Record set →
......

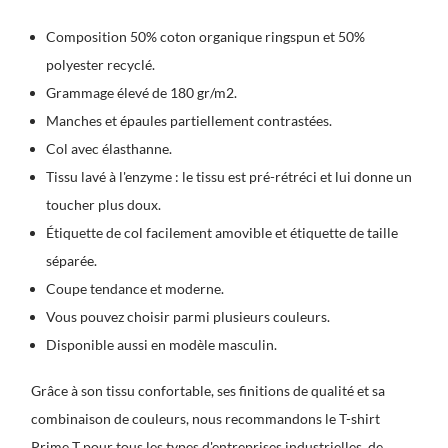
Composition 50% coton organique ringspun et 50%
polyester recyclé.
Grammage élevé de 180 gr/m2.
Manches et épaules partiellement contrastées.
Col avec élasthanne.
Tissu lavé à l'enzyme : le tissu est pré-rétréci et lui donne un
toucher plus doux.
Étiquette de col facilement amovible et étiquette de taille
séparée.
Coupe tendance et moderne.
Vous pouvez choisir parmi plusieurs couleurs.
Disponible aussi en modèle masculin.
Grâce à son tissu confortable, ses finitions de qualité et sa
combinaison de couleurs, nous recommandons le T-shirt
Prime T pour tous les types d'entreprises industrielles, de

......

Apart from the pictures, every line of the material above is to be returned word for word.

Composition 50% coton organique ringspun et 50%
polyester recyclé.
Grammage élevé de 180 gr/m2.
Manches et épaules partiellement contrastées.
Col avec élasthanne.
Tissu lavé à l'enzyme : le tissu est pré-rétréci et lui donne un
toucher plus doux.
Étiquette de col facilement amovible et étiquette de taille
séparée.
Coupe tendance et moderne.
Vous pouvez choisir parmi plusieurs couleurs.
Disponible aussi en modèle masculin.
Grâce à son tissu confortable, ses finitions de qualité et sa
combinaison de couleurs, nous recommandons le T-shirt
Prime T pour tous les types d'entreprises industrielles, de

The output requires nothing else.